I thank my hon. Friend for clarifying that position, which will no doubt give Caroline Lucas as much comfort as it has given me.

I want to make some more comments on investor confidence, which is central to this afternoon’s debate. Since the referendum, I have met investors from across the energy spectrum: nuclear, renewables, energy efficiency—all areas in which we need investment. Yesterday, I spoke to members of the managing board of Siemens to reassure them of the commitments that I am setting out here today. Officials across my Department have regularly kept in contact with investors and energy companies to reiterate that message.

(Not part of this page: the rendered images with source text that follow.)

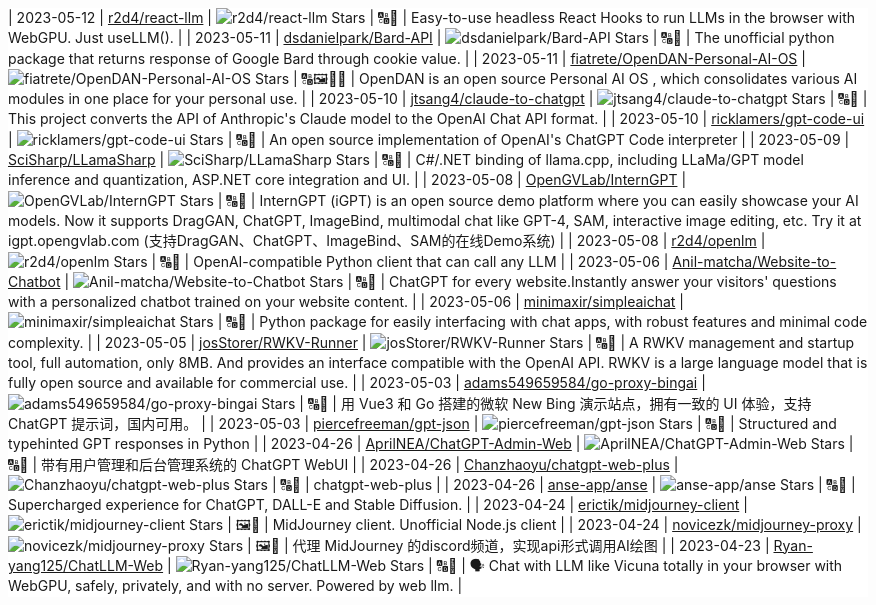 | 2023-05-12 | [r2d4/react-llm](https://github.com/r2d4/react-llm) | ![r2d4/react-llm Stars](https://img.shields.io/github/stars/r2d4/react-llm.svg?label=&style=flat-square) | 🔠🔨 | Easy-to-use headless React Hooks to run LLMs in the browser with WebGPU. Just useLLM(). |
| 2023-05-11 | [dsdanielpark/Bard-API](https://github.com/dsdanielpark/Bard-API) | ![dsdanielpark/Bard-API Stars](https://img.shields.io/github/stars/dsdanielpark/Bard-API.svg?label=&style=flat-square) | 🔠🔨 | The unofficial python package that returns response of Google Bard through cookie value. |
| 2023-05-11 | [fiatrete/OpenDAN-Personal-AI-OS](https://github.com/fiatrete/OpenDAN-Personal-AI-OS) | ![fiatrete/OpenDAN-Personal-AI-OS Stars](https://img.shields.io/github/stars/fiatrete/OpenDAN-Personal-AI-OS.svg?label=&style=flat-square) | 🔠🖼️🎵🔨 | OpenDAN is an open source Personal AI OS , which consolidates various AI modules in one place for your personal use. |
| 2023-05-10 | [jtsang4/claude-to-chatgpt](https://github.com/jtsang4/claude-to-chatgpt) | ![jtsang4/claude-to-chatgpt Stars](https://img.shields.io/github/stars/jtsang4/claude-to-chatgpt.svg?label=&style=flat-square) | 🔠🔨 | This project converts the API of Anthropic's Claude model to the OpenAI Chat API format. |
| 2023-05-10 | [ricklamers/gpt-code-ui](https://github.com/ricklamers/gpt-code-ui) | ![ricklamers/gpt-code-ui Stars](https://img.shields.io/github/stars/ricklamers/gpt-code-ui.svg?label=&style=flat-square) | 🔠🔨 | An open source implementation of OpenAI's ChatGPT Code interpreter |
| 2023-05-09 | [SciSharp/LLamaSharp](https://github.com/SciSharp/LLamaSharp) | ![SciSharp/LLamaSharp Stars](https://img.shields.io/github/stars/SciSharp/LLamaSharp.svg?label=&style=flat-square) | 🔠🔨 | C#/.NET binding of llama.cpp, including LLaMa/GPT model inference and quantization, ASP.NET core integration and UI. |
| 2023-05-08 | [OpenGVLab/InternGPT](https://github.com/OpenGVLab/InternGPT) | ![OpenGVLab/InternGPT Stars](https://img.shields.io/github/stars/OpenGVLab/InternGPT.svg?label=&style=flat-square) | 🔠🔨 | InternGPT (iGPT) is an open source demo platform where you can easily showcase your AI models. Now it supports DragGAN, ChatGPT, ImageBind, multimodal chat like GPT-4, SAM, interactive image editing, etc. Try it at igpt.opengvlab.com (支持DragGAN、ChatGPT、ImageBind、SAM的在线Demo系统) |
| 2023-05-08 | [r2d4/openlm](https://github.com/r2d4/openlm) | ![r2d4/openlm Stars](https://img.shields.io/github/stars/r2d4/openlm.svg?label=&style=flat-square) | 🔠🔨 | OpenAI-compatible Python client that can call any LLM |
| 2023-05-06 | [Anil-matcha/Website-to-Chatbot](https://github.com/Anil-matcha/Website-to-Chatbot) | ![Anil-matcha/Website-to-Chatbot Stars](https://img.shields.io/github/stars/Anil-matcha/Website-to-Chatbot.svg?label=&style=flat-square) | 🔠🔨 | ChatGPT for every website.Instantly answer your visitors' questions with a personalized chatbot trained on your website content. |
| 2023-05-06 | [minimaxir/simpleaichat](https://github.com/minimaxir/simpleaichat) | ![minimaxir/simpleaichat Stars](https://img.shields.io/github/stars/minimaxir/simpleaichat.svg?label=&style=flat-square) | 🔠🔨 | Python package for easily interfacing with chat apps, with robust features and minimal code complexity. |
| 2023-05-05 | [josStorer/RWKV-Runner](https://github.com/josStorer/RWKV-Runner) | ![josStorer/RWKV-Runner Stars](https://img.shields.io/github/stars/josStorer/RWKV-Runner.svg?label=&style=flat-square) | 🔠🔨 | A RWKV management and startup tool, full automation, only 8MB. And provides an interface compatible with the OpenAI API. RWKV is a large language model that is fully open source and available for commercial use. |
| 2023-05-03 | [adams549659584/go-proxy-bingai](https://github.com/adams549659584/go-proxy-bingai) | ![adams549659584/go-proxy-bingai Stars](https://img.shields.io/github/stars/adams549659584/go-proxy-bingai.svg?label=&style=flat-square) | 🔠🔨 | 用 Vue3 和 Go 搭建的微软 New Bing 演示站点，拥有一致的 UI 体验，支持 ChatGPT 提示词，国内可用。 |
| 2023-05-03 | [piercefreeman/gpt-json](https://github.com/piercefreeman/gpt-json) | ![piercefreeman/gpt-json Stars](https://img.shields.io/github/stars/piercefreeman/gpt-json.svg?label=&style=flat-square) | 🔠🔨 | Structured and typehinted GPT responses in Python |
| 2023-04-26 | [AprilNEA/ChatGPT-Admin-Web](https://github.com/AprilNEA/ChatGPT-Admin-Web) | ![AprilNEA/ChatGPT-Admin-Web Stars](https://img.shields.io/github/stars/AprilNEA/ChatGPT-Admin-Web.svg?label=&style=flat-square) | 🔠🔨 | 带有用户管理和后台管理系统的 ChatGPT WebUI |
| 2023-04-26 | [Chanzhaoyu/chatgpt-web-plus](https://github.com/Chanzhaoyu/chatgpt-web-plus) | ![Chanzhaoyu/chatgpt-web-plus Stars](https://img.shields.io/github/stars/Chanzhaoyu/chatgpt-web-plus.svg?label=&style=flat-square) | 🔠🔨 | chatgpt-web-plus |
| 2023-04-26 | [anse-app/anse](https://github.com/anse-app/anse) | ![anse-app/anse Stars](https://img.shields.io/github/stars/anse-app/anse.svg?label=&style=flat-square) | 🔠🔨 | Supercharged experience for ChatGPT, DALL-E and Stable Diffusion. |
| 2023-04-24 | [erictik/midjourney-client](https://github.com/erictik/midjourney-client) | ![erictik/midjourney-client Stars](https://img.shields.io/github/stars/erictik/midjourney-client.svg?label=&style=flat-square) | 🖼️🔨 | MidJourney client. Unofficial Node.js client |
| 2023-04-24 | [novicezk/midjourney-proxy](https://github.com/novicezk/midjourney-proxy) | ![novicezk/midjourney-proxy Stars](https://img.shields.io/github/stars/novicezk/midjourney-proxy.svg?label=&style=flat-square) | 🖼️🔨 | 代理 MidJourney 的discord频道，实现api形式调用AI绘图 |
| 2023-04-23 | [Ryan-yang125/ChatLLM-Web](https://github.com/Ryan-yang125/ChatLLM-Web) | ![Ryan-yang125/ChatLLM-Web Stars](https://img.shields.io/github/stars/Ryan-yang125/ChatLLM-Web.svg?label=&style=flat-square) | 🔠🔨 | 🗣️ Chat with LLM like Vicuna totally in your browser with WebGPU, safely, privately, and with no server. Powered by web llm. |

The message from business is clear. It still sees the UK is a great place to invest in. Britain remains one of the best places in the world in which to live and to do business. We have the rule of law, low taxes, a strong finance sector and a talented, creative and determined workforce. We have to build on those strengths, not turn away from them. Those factors combine with a clear energy policy framework and a strong investment-friendly economy to make the UK an ideal place to attract much-needed energy investment. The UK has been the fourth highest investor in clean energy globally for the past five years. This is investment in the energy infrastructure that we need to underpin a strong competitive economy, and this Government will do all we can to ensure that the UK remains an attractive place for investment. Whatever settlement we decide on in the coming months, those fundamentals will remain unchanged.

I want to underline our commitment to addressing climate change. Climate change has not been downgraded as a threat. It remains one of the most serious long-term risks to our economic and national security. I attended the world-class team of British diplomats at last year’s Paris climate talks. Our efforts were central to delivering that historic deal, and the UK will not step back from that international leadership. We must not turn our back on Europe or the world. Our relationships with the United States, China, India and Japan and with other European countries will stand us in strong stead as we deliver on the promises made in Paris. At the heart of that commitment is our own Climate Change Act 2008. The Act was not imposed on us by the EU; it was entirely home grown. It was also a world first and a prime example of the UK setting the agenda that others are now following. And let us not forget that it was delivered with unanimous support from right across the House.